Australian Stoner, the reigning world champion who had started on the front row, had to settle for second with Spanish Honda team mate Dani Pedrosa following a close third in his slipstream.
"I was fifth or sixth (after the start) and I didn't want to make mistakes so I had to wait a little bit," said the Spaniard, who ended the race doing a lap of honour with the Spanish flag fluttering from his shoulder.
"This victory is fantastic, the season we are doing is just perfect, we can't ask for more."
Lorenzo has 140 points to Stoner's 115 and Pedrosa's 101.
British rider Cal Crutchlow, ignoring hospital advice to race with a broken ankle from the back of the grid after missing Saturday's qualifying, took an extraordinary sixth place for Tech3 Yamaha through gritted teeth.
Spaniard Alvaro Bautista was on pole position for the first time in his MotoGP career on the Gresini Honda but finished fourth after losing out at the start to American Ben Spies, Lorenzo's team mate.
Stoner then took charge of a race that had the home crowd as gripped by what was going on at the back of the field as at the front.
With 14 laps to go, Crutchlow had passed Italian Valentino Rossi's Ducati for 10th place while Lorenzo moved up to third and then passed Spies for second before putting pressure on Stoner.

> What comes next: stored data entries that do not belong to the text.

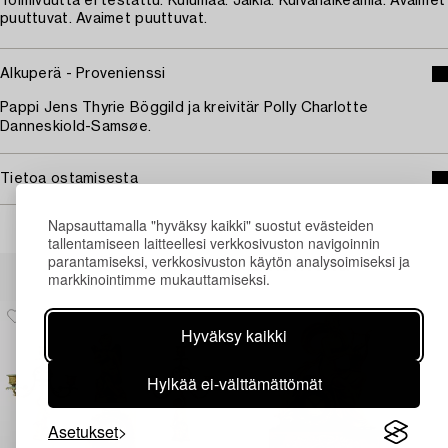
Toimivuutta ei testattu. Kulumaa. Jälkiä. Kuivahalkeamia. Avaimet
puuttuvat. Avaimet puuttuvat.
Alkuperä - Provenienssi
Pappi Jens Thyrie Böggild ja kreivitär Polly Charlotte
Danneskiold-Samsøe.
Tietoa ostamisesta
Napsauttamalla "hyväksy kaikki" suostut evästeiden
tallentamiseen laitteellesi verkkosivuston navigoinnin
parantamiseksi, verkkosivuston käytön analysoimiseksi ja
Muiden katsomia kohteita
markkinointimme mukauttamiseksi.
Hyväksy kaikki
Hylkää ei-välttämättömät
Asetukset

After duelling at close quarters with the Australian, Lorenzo made a move stick with nine laps remaining and pulled away.
Stoner said he had realised the game was up from lap one when he saw how much more grip Spies had on the Yamaha.

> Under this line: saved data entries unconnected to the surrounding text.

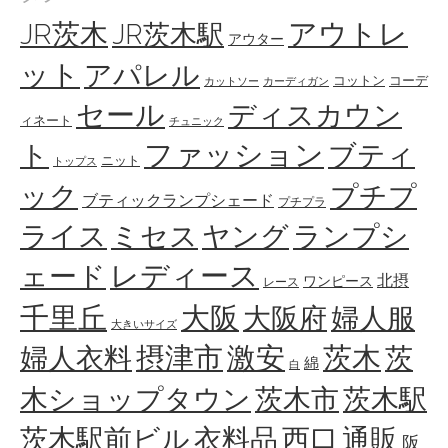
アウトレ
JR茨木
JR茨木駅
アウター
ット
アパレル
コットン
コーデ
カットソー
カーディガン
セール
ディスカウン
ィネート
チュニック
ト
ファッション
ブティ
ニット
トップス
ック
プチプ
ブティックランプシェード
プチプラ
ライス
ミセス
ヤング
ランプシ
ェード
レディース
北摂
ワンピース
レース
千里丘
大阪
大阪府
婦人服
大きいサイズ
婦人衣料
摂津市
激安
茨木
茨
綿
白
木ショップタウン
茨木市
茨木駅
茨木駅前ビル
衣料品
西口
通販
阪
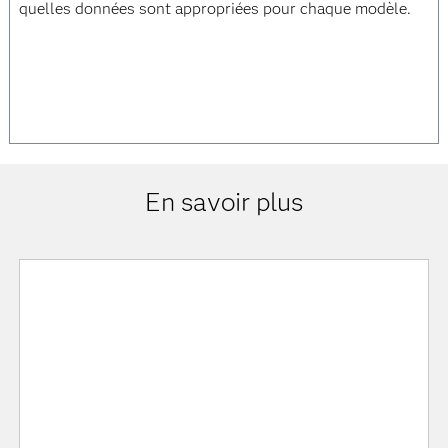
quelles données sont appropriées pour chaque modèle.
En savoir plus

"Even when I went around to the grid the bike didn't feel right so we made another change before the race and it was just horrible....we just struggled the whole race," he added.
"I knew if they got past it was going to be one hell of a try to keep up and we just couldn't," he said.

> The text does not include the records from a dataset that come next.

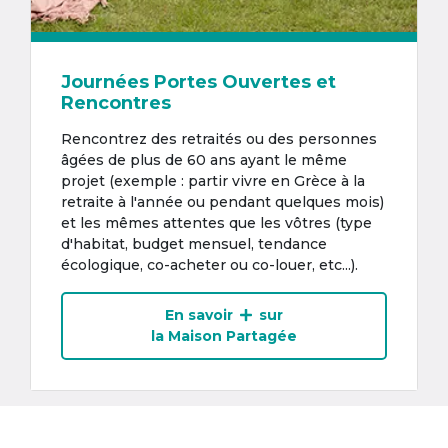
Journées Portes Ouvertes et
Rencontres
Rencontrez des retraités ou des personnes
âgées de plus de 60 ans ayant le même
projet (exemple : partir vivre en Grèce à la
retraite à l'année ou pendant quelques mois)
et les mêmes attentes que les vôtres (type
d'habitat, budget mensuel, tendance
écologique, co-acheter ou co-louer, etc...).
En savoir
sur
la Maison Partagée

Pedrosa said he too had felt uneasy on the bike.
"I felt like today I was not going to have a good Sunday," he told the BBC.
Crutchlow's was perhaps the ride of the afternoon, lapping as fast as the leader and moving up to fourth in the overall standings after Italian team mate Andrea Dovizioso failed to score.
The Coventry-born rider passed Ducati's American Nicky Hayden for sixth on the final lap and revealed afterwards how much he had to battle just to get on the back of the grid.
"It's been a tough weekend. Missing two hours of track time to these guys is a disaster so I'm pleased. I'm just emotionally drained," he said.
"They told me I wasn't allowed to ride, at the hospital. So I left the hospital, lied a little bit when we got to the circuit and the medical staff did great here."